El Ejército de Nicaragua condicionó en dos ocasiones la entrega del Hotel Cosigüina y los dueños anteriores jamás lograron un acuerdo. Después de 30 años que el inmueble estuvo en poder de las Fuerzas Armadas, el complejo pasa a manos del Instituto de Previsión Social Militar (IPSM) que ha decidido rehabilitarlo en procura de establecer un centro comercial.
En una reunión informal con el entonces general Joaquín Cuadra Lacayo, jefe del Ejército de Nicaragua, en el Hotel Los Volcanes, parte de los miembros de la junta directiva que era la legítima dueña del local, pidió la devolución del Hotel Cosigüina.
En esa época los militares habían entregado a una asociación de chinandeganos el Country Club, ubicado a orillas de la vía Chinandega-Corinto, zona militarizada en los años ochenta.
“El general prometió devolverlo pero meses después la respuesta fue que los accionistas entregaran tres millones de dólares para desocuparlo”, recuerda el abogado Carlos Denis Meléndez, actual concejal liberal, quien asegura que participó sin querer en el encuentro.
Meléndez refiere que entre los socios presentes en esa ocasión reunidos con el general Cuadra, estuvieron el señor Henry Dubón Cabrera, Salvador Velásquez Rivas y Miguel Cuadra.
El doctor Rodolfo Estrada recuerda que con el triunfo de la señora Violeta Barrios de Chamorro, la sociedad reclamó el local, pero la respuesta de la fuerza castrense fue que les consiguieran un local acondicionado para ubicar las oficinas del Segundo Comando Militar.

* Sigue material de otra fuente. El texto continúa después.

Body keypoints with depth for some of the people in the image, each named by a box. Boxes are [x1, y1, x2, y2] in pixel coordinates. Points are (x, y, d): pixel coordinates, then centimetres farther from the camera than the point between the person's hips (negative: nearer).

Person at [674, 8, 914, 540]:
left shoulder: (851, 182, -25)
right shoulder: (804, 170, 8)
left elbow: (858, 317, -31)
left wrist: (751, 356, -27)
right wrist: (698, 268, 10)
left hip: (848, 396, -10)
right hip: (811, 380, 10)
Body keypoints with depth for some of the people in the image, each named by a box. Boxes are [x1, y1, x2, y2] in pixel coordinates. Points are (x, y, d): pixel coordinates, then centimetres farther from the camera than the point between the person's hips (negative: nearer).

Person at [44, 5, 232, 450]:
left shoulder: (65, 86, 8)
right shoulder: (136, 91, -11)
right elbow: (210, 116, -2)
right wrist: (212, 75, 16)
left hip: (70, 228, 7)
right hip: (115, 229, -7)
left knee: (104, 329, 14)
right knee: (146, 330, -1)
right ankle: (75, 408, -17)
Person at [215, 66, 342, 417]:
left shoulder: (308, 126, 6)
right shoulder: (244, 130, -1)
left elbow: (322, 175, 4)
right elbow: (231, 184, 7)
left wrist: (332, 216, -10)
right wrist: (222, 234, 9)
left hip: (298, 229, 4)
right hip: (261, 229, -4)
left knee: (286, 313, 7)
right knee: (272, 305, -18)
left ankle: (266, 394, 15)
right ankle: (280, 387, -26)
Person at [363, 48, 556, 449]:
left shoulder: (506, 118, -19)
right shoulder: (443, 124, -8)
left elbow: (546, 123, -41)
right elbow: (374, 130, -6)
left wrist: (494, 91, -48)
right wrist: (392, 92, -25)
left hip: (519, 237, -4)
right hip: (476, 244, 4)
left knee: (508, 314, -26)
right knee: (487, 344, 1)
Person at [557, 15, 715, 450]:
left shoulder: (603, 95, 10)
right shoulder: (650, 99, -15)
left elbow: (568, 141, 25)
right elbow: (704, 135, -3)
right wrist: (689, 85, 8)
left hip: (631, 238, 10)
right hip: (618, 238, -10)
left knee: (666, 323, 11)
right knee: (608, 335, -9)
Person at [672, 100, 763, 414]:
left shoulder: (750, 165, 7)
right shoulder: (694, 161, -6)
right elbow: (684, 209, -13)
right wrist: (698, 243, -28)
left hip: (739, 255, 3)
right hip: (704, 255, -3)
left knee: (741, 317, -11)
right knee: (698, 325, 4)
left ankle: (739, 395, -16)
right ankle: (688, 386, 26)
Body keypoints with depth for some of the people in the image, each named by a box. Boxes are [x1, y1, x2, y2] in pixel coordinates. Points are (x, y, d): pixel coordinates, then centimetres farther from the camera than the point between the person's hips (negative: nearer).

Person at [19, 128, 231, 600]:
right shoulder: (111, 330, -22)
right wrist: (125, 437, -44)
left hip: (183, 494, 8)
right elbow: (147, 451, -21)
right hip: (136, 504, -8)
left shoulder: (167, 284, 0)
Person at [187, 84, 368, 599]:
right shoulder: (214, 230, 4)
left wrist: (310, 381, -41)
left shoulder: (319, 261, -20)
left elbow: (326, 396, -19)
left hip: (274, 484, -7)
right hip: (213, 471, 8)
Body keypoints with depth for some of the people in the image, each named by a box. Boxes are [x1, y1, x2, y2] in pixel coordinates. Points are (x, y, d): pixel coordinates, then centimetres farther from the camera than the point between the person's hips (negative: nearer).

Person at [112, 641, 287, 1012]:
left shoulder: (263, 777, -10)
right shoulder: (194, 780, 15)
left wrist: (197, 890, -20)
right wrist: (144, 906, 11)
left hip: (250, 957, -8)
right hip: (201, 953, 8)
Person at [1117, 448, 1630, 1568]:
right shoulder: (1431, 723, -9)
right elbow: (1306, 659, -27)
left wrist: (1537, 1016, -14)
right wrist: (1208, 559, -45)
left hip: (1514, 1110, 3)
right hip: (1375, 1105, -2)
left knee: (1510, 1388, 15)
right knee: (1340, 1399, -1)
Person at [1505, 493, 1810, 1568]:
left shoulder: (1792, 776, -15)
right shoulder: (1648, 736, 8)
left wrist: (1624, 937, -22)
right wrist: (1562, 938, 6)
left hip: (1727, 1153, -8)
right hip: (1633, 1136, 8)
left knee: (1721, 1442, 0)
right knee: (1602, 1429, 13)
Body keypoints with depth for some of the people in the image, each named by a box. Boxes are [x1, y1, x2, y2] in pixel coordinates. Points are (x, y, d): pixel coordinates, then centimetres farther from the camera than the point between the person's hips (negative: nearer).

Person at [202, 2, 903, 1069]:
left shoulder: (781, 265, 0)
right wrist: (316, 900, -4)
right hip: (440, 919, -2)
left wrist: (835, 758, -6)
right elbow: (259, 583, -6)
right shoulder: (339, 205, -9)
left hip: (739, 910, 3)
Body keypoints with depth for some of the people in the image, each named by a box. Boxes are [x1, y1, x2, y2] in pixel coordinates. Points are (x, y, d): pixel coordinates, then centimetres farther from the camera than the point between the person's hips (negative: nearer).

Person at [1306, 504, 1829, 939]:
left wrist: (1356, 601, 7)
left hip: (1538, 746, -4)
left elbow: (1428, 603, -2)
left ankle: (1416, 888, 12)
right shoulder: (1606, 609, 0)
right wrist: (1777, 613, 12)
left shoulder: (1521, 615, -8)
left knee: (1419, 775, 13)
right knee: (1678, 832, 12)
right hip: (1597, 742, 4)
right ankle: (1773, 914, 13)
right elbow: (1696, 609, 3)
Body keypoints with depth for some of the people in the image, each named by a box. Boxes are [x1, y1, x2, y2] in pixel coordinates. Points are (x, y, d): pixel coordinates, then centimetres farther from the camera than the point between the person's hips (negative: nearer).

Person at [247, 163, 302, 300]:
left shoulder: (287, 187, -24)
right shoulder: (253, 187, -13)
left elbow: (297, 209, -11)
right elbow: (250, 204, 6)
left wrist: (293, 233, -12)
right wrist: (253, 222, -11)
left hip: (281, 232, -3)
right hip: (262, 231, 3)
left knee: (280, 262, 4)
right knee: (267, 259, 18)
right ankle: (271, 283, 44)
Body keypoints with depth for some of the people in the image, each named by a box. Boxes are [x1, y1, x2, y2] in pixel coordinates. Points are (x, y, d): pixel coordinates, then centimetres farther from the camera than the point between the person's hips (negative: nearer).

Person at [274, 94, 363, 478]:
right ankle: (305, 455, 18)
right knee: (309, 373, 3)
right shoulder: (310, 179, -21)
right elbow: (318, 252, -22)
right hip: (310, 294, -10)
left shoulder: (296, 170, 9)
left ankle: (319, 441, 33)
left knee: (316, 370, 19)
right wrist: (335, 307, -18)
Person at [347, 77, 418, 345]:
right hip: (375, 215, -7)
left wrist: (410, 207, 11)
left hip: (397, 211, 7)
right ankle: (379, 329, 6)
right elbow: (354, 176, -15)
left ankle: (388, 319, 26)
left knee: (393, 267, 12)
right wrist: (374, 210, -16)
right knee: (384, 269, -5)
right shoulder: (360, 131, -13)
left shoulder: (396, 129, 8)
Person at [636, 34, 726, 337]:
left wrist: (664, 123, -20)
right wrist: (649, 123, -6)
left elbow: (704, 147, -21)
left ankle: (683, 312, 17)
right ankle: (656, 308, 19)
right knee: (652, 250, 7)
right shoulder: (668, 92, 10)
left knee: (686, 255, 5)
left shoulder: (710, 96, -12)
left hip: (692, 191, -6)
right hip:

Según Estrada, después de muchos años sin encontrar ninguna respuesta, los socios perdieron el interés; algunos han fallecido, lo que al parecer fue aprovechado por el IPSM para apoderarse del local.
LLEGÓ EL DICTADOR
La sociedad se conformó en los años setenta para invertir en un hotel de cinco estrellas con el nombre del Volcán Cosigüina, el famoso mirador de tres países, que luce majestuoso frente al Golfo de Fonseca.
A la inauguración a mediados del año 1975 asistió el dictador Anastasio Somoza Debayle y luego hubo entrada libre a la ciudadanía.
“La sociedad que construyó el hotel era patrocinada por Indesa, con su presidente Jaime Morales Carazo. Ésta era subsidiaria del Banco Nicaragüense, donde estaba Eduardo Montealegre Callejas. El abogado de Indesa era el doctor Arnoldo Alemán”, recuerda el doctor Estrada.
La junta directiva presidida por Eduardo Deshon Montealegre (q.e.p.d.) contrató a Juan Noguera, un mexicano alma y nervio en la dirección del Hotel Cosigüina, a donde asistían decenas de ciudadanos de distintas partes del país a divertirse en las parrilladas, tertulias dominicales y en la piscina.
“El mejicano hasta contrajo nupcias con la chinandegana Violeta Callejas y es dueño en Managua del restaurante Casa Noguera”, revela Estrada.